--- Problem details ---
Type the data below again exactly. Omit all pictures.

--- Provided entries ---
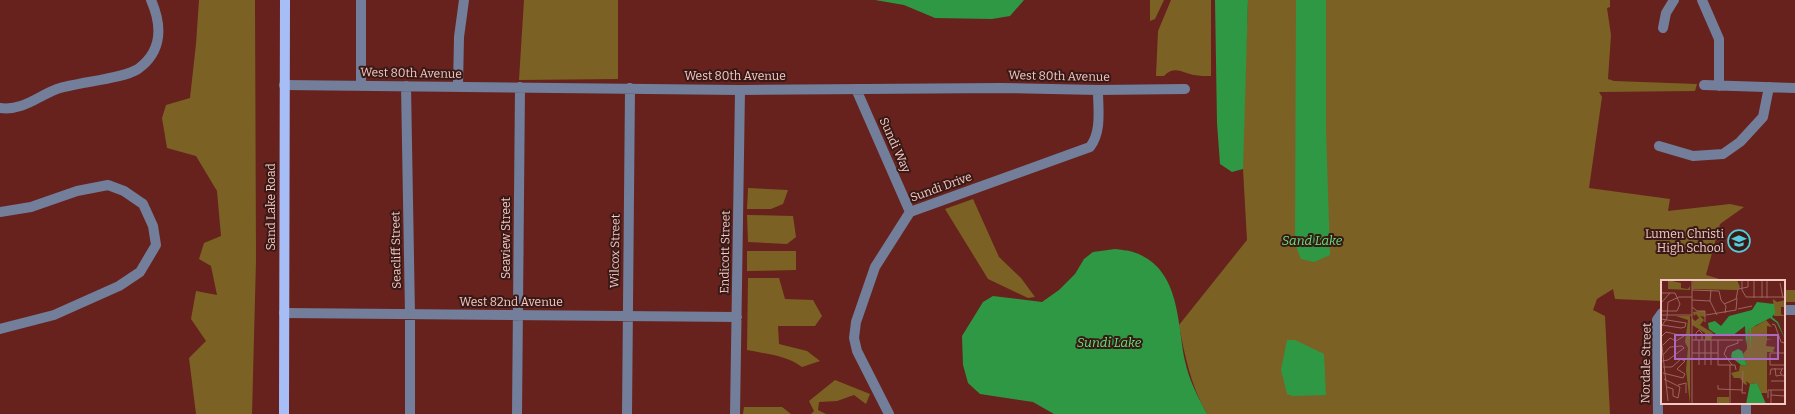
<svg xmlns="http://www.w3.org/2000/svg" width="1795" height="414" viewBox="0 0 1795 414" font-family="Bitter,serif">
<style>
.green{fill:#7b6224}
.water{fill:#2f9844}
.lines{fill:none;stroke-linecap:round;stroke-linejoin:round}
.minor{stroke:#727e9a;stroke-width:10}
.major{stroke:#a6bdf6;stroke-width:10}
.labels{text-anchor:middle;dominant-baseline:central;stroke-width:4;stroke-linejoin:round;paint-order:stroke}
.street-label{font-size:12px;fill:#f4c8c3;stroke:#381916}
.poi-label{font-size:12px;fill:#f4c8c3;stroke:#381916;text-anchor:end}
.water-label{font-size:13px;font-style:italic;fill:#65e37a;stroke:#381916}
.inset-road{fill:none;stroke:#9f645f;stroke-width:1}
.view{fill:#ab6ac1;fill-opacity:0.15;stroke:#ab6ac1;stroke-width:2}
.inset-edge{fill:none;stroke:#f4c8c3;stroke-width:2}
</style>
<rect width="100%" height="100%" fill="#67221d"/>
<path class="green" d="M199 0H255L256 260 252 414H196L189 358 206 341 191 319 196 291 217 295 211 266 199 259 204 243 221 236 217 191 196 156 167 148 162 118 166 105 190 98 196 44Z
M524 0H618V79L519 80Z
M1150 0H1164L1155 19 1150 21Z
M1171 0H1211V76C1206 76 1199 76 1194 75 1183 73 1174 65 1164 76H1156L1158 31Z
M1248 0H1610V7L1607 8 1611 35 1608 79 1614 81 1697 84 1695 91 1599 92 1602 97 1589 188 1670 199 1668 211 1730 204 1744 207 1720 224 1706 275 1726 281H1662V301L1615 299 1613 289 1597 299 1593 310 1605 316 1610 414H1207C1191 386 1185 357 1179 325L1247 240 1243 169V130Z
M748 188 788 190 783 204 771 209H747Z
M973 199 999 257 1021 278 1035 297 1028 298 988 279 945 209Z
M747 215 793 216 796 237 787 244 748 242Z
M747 251H796V270L747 271Z
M748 278H779L785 299 813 300 822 316 815 326H778L779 344 807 351 820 361 802 367C786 355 766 354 747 350Z
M1784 290H1795V302H1784Z
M835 380 870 394 866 404 854 395 837 401 819 402 818 410 826 414H811L814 411 809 401Z
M744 407H782L791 414H743Z"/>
<path class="water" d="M875 0H1024L1010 16 992 19 935 18 904 5Z
M1215 0H1248L1243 169 1232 172 1220 164 1217 123Z
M1296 0H1326V130L1330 255 1314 262 1301 259 1295 244Z
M1115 249C1121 250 1127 250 1133 252 1180 267 1177 321 1185 361 1189 380 1198 397 1207 414H1054L1033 402 980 394 968 383 963 365 962 336 983 302 993 296 1042 302 1059 290 1075 274 1084 259 1093 252Z
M1287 340H1295L1324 354 1326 395 1293 396 1287 394 1281 370Z"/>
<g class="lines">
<path class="minor" d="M1702 0 1719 39V86
M1663 28 1666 13 1674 0
M284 85 740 90 1001 88 1098 90 1185 89
M361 85V0
M1704 85 1795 88
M406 86 410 314V414
M458 86 459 37 464 0
M856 89 910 212
M0 108C23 111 38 96 57 89 78 82 123 79 138 69 163 51 162 25 151 0
M1659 146 1693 156 1723 154 1740 142 1763 117 1769 87
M0 212 31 207 77 191 108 185 124 191 143 204 153 226 156 245 140 272 119 286 54 315 0 329
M1784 310H1795
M284 313 737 317
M1746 403V414
M517 414 520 87
M627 414 630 88
M735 414 740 90
M889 414 857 351 854 338 856 322 875 267 910 212 1090 147C1102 131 1098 110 1098 90
M1658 414 1657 320 1662 313"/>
<path class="major" d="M284 414 285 0"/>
</g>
<defs>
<g id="school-ring" transform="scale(1.15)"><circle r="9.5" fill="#381916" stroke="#53cbda" stroke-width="1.5"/><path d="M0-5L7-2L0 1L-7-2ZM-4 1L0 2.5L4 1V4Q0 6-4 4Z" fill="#53cbda"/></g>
</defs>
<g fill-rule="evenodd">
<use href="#school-ring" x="1739" y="241"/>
</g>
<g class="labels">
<g class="street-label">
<text transform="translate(411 73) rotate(1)">West 80th Avenue</text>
<text x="735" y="76">West 80th Avenue</text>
<text transform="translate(1059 76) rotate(1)">West 80th Avenue</text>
<text transform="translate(895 145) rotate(66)">Sundi Way</text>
<text transform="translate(941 187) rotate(-20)">Sundi Drive</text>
<text transform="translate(271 207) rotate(-90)">Sand Lake Road</text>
<text transform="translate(506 238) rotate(-90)">Seaview Street</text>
<text transform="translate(396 250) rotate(-91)">Seacliff Street</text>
<text transform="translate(615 251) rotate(-89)">Wilcox Street</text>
<text transform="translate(725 252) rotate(-89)">Endicott Street</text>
<text x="511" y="302">West 82nd Avenue</text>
<text transform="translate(1646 363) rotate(-89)">Nordale Street</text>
</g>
<g class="poi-label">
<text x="1724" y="234">Lumen Christi<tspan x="1724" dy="14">High School</tspan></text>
</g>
<g class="water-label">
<text x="1312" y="240">Sand Lake</text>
<text x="1109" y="342">Sundi Lake</text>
</g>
</g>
<g transform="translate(1661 280)">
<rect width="124" height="124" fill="#67221d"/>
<path d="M7 0 20 3V8L27 9 29 6V10L7 9ZM32 0H76L79 7 76 10 31 9ZM112 19 116 22 124 20V27H120V34L124 36H113ZM39 31H44V37L39 36 43 40 39 45 52 53 50 60H44V53L31 45V38L34 41 38 38 35 34 33 36 32 32ZM15 36H29V124L25 90 27 68 24 62 27 40ZM105 40 111 47 106 46V59L111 60H106L105 66 114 67 112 71 114 72H106V113H100L96 103 89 104 85 101 86 105 83 104 79 98H73L70 93 78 91 79 85 86 86 82 74 86 69V47L95 46ZM56 117H68V124H54L56 123Z" fill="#7b6224"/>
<path d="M96 22 113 24 114 33 111 37 117 42 124 59 116 43 109 38 90 48V70L88 47 85 65 84 46 71 56 55 54 48 49 47 43 54 41 60 46 68 36 91 30ZM77 69 81 71 86 86 80 85 70 77 71 72ZM96 103 105 124H85L89 104Z" fill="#2f9844"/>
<path class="inset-road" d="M31 0V124M81 0V10L85 17H124M93 0V18M101 0V18M106 0V18M119 3 122 18M31 10 58 11 60 20 65 26 64 33M50 10 49 21 56 35M31 20 49 21M0 23 9 13M63 24 75 19 77 9 87 7V0M31 27 36 31H44V42M77 29 91 26M0 31H16L19 24 14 13H1M0 35H31M45 35 75 30 76 18M0 39 25 43 24 47 20 48 1 45M111 44 114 45 120 62 124 63M0 47 6 38 7 22 18 17H31M0 57 7 121M0 57 5 52 23 56 15 61 9 58 2 65M31 60H82M35 60V53L38 50 41 53V60M38 60V85M57 60V85H74L75 90M31 73H57M124 73H109V85H124M1 81 7 80 23 68 21 66 9 67 2 75M44 85V60M50 85V60M71 85 63 74 66 67 77 63V60M2 87H11L20 79 24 81 16 89 24 94 22 98 2 93M114 88 115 96 121 95M122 88 119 93 124 97M82 91 81 113H85M109 95 110 89H121M3 99 19 107 17 118 12 116V109L6 107M110 101H124M17 105 25 103V113M57 105V109L82 110M110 110V124M110 115 124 116M107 118V110H124M69 124V85"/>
<path class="view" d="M14 55H117V79H14Z"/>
<rect width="124" height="124" class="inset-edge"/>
</g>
</svg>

--- Task answer ---
<svg xmlns="http://www.w3.org/2000/svg" width="1795" height="414" viewBox="0 0 1795 414" font-family="Bitter,serif">
<style>
.green{fill:#7b6224}
.water{fill:#2f9844}
.lines{fill:none;stroke-linecap:round;stroke-linejoin:round}
.minor{stroke:#727e9a;stroke-width:10}
.major{stroke:#a6bdf6;stroke-width:10}
.labels{text-anchor:middle;dominant-baseline:central;stroke-width:4;stroke-linejoin:round;paint-order:stroke}
.street-label{font-size:12px;fill:#f4c8c3;stroke:#381916}
.poi-label{font-size:12px;fill:#f4c8c3;stroke:#381916;text-anchor:end}
.water-label{font-size:13px;font-style:italic;fill:#65e37a;stroke:#381916}
.inset-road{fill:none;stroke:#9f645f;stroke-width:1}
.view{fill:#ab6ac1;fill-opacity:0.15;stroke:#ab6ac1;stroke-width:2}
.inset-edge{fill:none;stroke:#f4c8c3;stroke-width:2}
</style>
<rect width="100%" height="100%" fill="#67221d"/>
<path class="green" d="M199 0H255L256 260 252 414H196L189 358 206 341 191 319 196 291 217 295 211 266 199 259 204 243 221 236 217 191 196 156 167 148 162 118 166 105 190 98 196 44Z
M524 0H618V79L519 80Z
M1150 0H1164L1155 19 1150 21Z
M1171 0H1211V76C1206 76 1199 76 1194 75 1183 73 1174 65 1164 76H1156L1158 31Z
M1248 0H1610V7L1607 8 1611 35 1608 79 1614 81 1697 84 1695 91 1599 92 1602 97 1589 188 1670 199 1668 211 1730 204 1744 207 1720 224 1706 275 1726 281H1662V301L1615 299 1613 289 1597 299 1593 310 1605 316 1610 414H1207C1191 386 1185 357 1179 325L1247 240 1243 169V130Z
M748 188 788 190 783 204 771 209H747Z
M973 199 999 257 1021 278 1035 297 1028 298 988 279 945 209Z
M747 215 793 216 796 237 787 244 748 242Z
M747 251H796V270L747 271Z
M748 278H779L785 299 813 300 822 316 815 326H778L779 344 807 351 820 361 802 367C786 355 766 354 747 350Z
M1784 290H1795V302H1784Z
M835 380 870 394 866 404 854 395 837 401 819 402 818 410 826 414H811L814 411 809 401Z
M744 407H782L791 414H743Z"/>
<path class="water" d="M875 0H1024L1010 16 992 19 935 18 904 5Z
M1215 0H1248L1243 169 1232 172 1220 164 1217 123Z
M1296 0H1326V130L1330 255 1314 262 1301 259 1295 244Z
M1115 249C1121 250 1127 250 1133 252 1180 267 1177 321 1185 361 1189 380 1198 397 1207 414H1054L1033 402 980 394 968 383 963 365 962 336 983 302 993 296 1042 302 1059 290 1075 274 1084 259 1093 252Z
M1287 340H1295L1324 354 1326 395 1293 396 1287 394 1281 370Z"/>
<g class="lines">
<path class="minor" d="M1702 0 1719 39V86
M1663 28 1666 13 1674 0
M284 85 740 90 1001 88 1098 90 1185 89
M361 85V0
M1704 85 1795 88
M406 86 410 314V414
M458 86 459 37 464 0
M856 89 910 212
M0 108C23 111 38 96 57 89 78 82 123 79 138 69 163 51 162 25 151 0
M1659 146 1693 156 1723 154 1740 142 1763 117 1769 87
M0 212 31 207 77 191 108 185 124 191 143 204 153 226 156 245 140 272 119 286 54 315 0 329
M1784 310H1795
M284 313 737 317
M1746 403V414
M517 414 520 87
M627 414 630 88
M735 414 740 90
M889 414 857 351 854 338 856 322 875 267 910 212 1090 147C1102 131 1098 110 1098 90
M1658 414 1657 320 1662 313"/>
<path class="major" d="M284 414 285 0"/>
</g>
<defs>
<g id="school-ring" transform="scale(1.15)"><circle r="9.5" fill="#381916" stroke="#53cbda" stroke-width="1.5"/><path d="M0-5L7-2L0 1L-7-2ZM-4 1L0 2.5L4 1V4Q0 6-4 4Z" fill="#53cbda"/></g>
</defs>
<g fill-rule="evenodd">
<use href="#school-ring" x="1739" y="241"/>
</g>
<g class="labels">
<g class="street-label">
<text transform="translate(411 73) rotate(1)">West 80th Avenue</text>
<text x="735" y="76">West 80th Avenue</text>
<text transform="translate(1059 76) rotate(1)">West 80th Avenue</text>
<text transform="translate(895 145) rotate(66)">Sundi Way</text>
<text transform="translate(941 187) rotate(-20)">Sundi Drive</text>
<text transform="translate(271 207) rotate(-90)">Sand Lake Road</text>
<text transform="translate(506 238) rotate(-90)">Seaview Street</text>
<text transform="translate(396 250) rotate(-91)">Seacliff Street</text>
<text transform="translate(615 251) rotate(-89)">Wilcox Street</text>
<text transform="translate(725 252) rotate(-89)">Endicott Street</text>
<text x="511" y="302">West 82nd Avenue</text>
<text transform="translate(1646 363) rotate(-89)">Nordale Street</text>
</g>
<g class="poi-label">
<text x="1724" y="234">Lumen Christi<tspan x="1724" dy="14">High School</tspan></text>
</g>
<g class="water-label">
<text x="1312" y="240">Sand Lake</text>
<text x="1109" y="342">Sundi Lake</text>
</g>
</g>
<g transform="translate(1661 280)">
<rect width="124" height="124" fill="#67221d"/>
<path d="M7 0 20 3V8L27 9 29 6V10L7 9ZM32 0H76L79 7 76 10 31 9ZM112 19 116 22 124 20V27H120V34L124 36H113ZM39 31H44V37L39 36 43 40 39 45 52 53 50 60H44V53L31 45V38L34 41 38 38 35 34 33 36 32 32ZM15 36H29V124L25 90 27 68 24 62 27 40ZM105 40 111 47 106 46V59L111 60H106L105 66 114 67 112 71 114 72H106V113H100L96 103 89 104 85 101 86 105 83 104 79 98H73L70 93 78 91 79 85 86 86 82 74 86 69V47L95 46ZM56 117H68V124H54L56 123Z" fill="#7b6224"/>
<path d="M96 22 113 24 114 33 111 37 117 42 124 59 116 43 109 38 90 48V70L88 47 85 65 84 46 71 56 55 54 48 49 47 43 54 41 60 46 68 36 91 30ZM77 69 81 71 86 86 80 85 70 77 71 72ZM96 103 105 124H85L89 104Z" fill="#2f9844"/>
<path class="inset-road" d="M31 0V124M81 0V10L85 17H124M93 0V18M101 0V18M106 0V18M119 3 122 18M31 10 58 11 60 20 65 26 64 33M50 10 49 21 56 35M31 20 49 21M0 23 9 13M63 24 75 19 77 9 87 7V0M31 27 36 31H44V42M77 29 91 26M0 31H16L19 24 14 13H1M0 35H31M45 35 75 30 76 18M0 39 25 43 24 47 20 48 1 45M111 44 114 45 120 62 124 63M0 47 6 38 7 22 18 17H31M0 57 7 121M0 57 5 52 23 56 15 61 9 58 2 65M31 60H82M35 60V53L38 50 41 53V60M38 60V85M57 60V85H74L75 90M31 73H57M124 73H109V85H124M1 81 7 80 23 68 21 66 9 67 2 75M44 85V60M50 85V60M71 85 63 74 66 67 77 63V60M2 87H11L20 79 24 81 16 89 24 94 22 98 2 93M114 88 115 96 121 95M122 88 119 93 124 97M82 91 81 113H85M109 95 110 89H121M3 99 19 107 17 118 12 116V109L6 107M110 101H124M17 105 25 103V113M57 105V109L82 110M110 110V124M110 115 124 116M107 118V110H124M69 124V85"/>
<path class="view" d="M14 55H117V79H14Z"/>
<rect width="124" height="124" class="inset-edge"/>
</g>
</svg>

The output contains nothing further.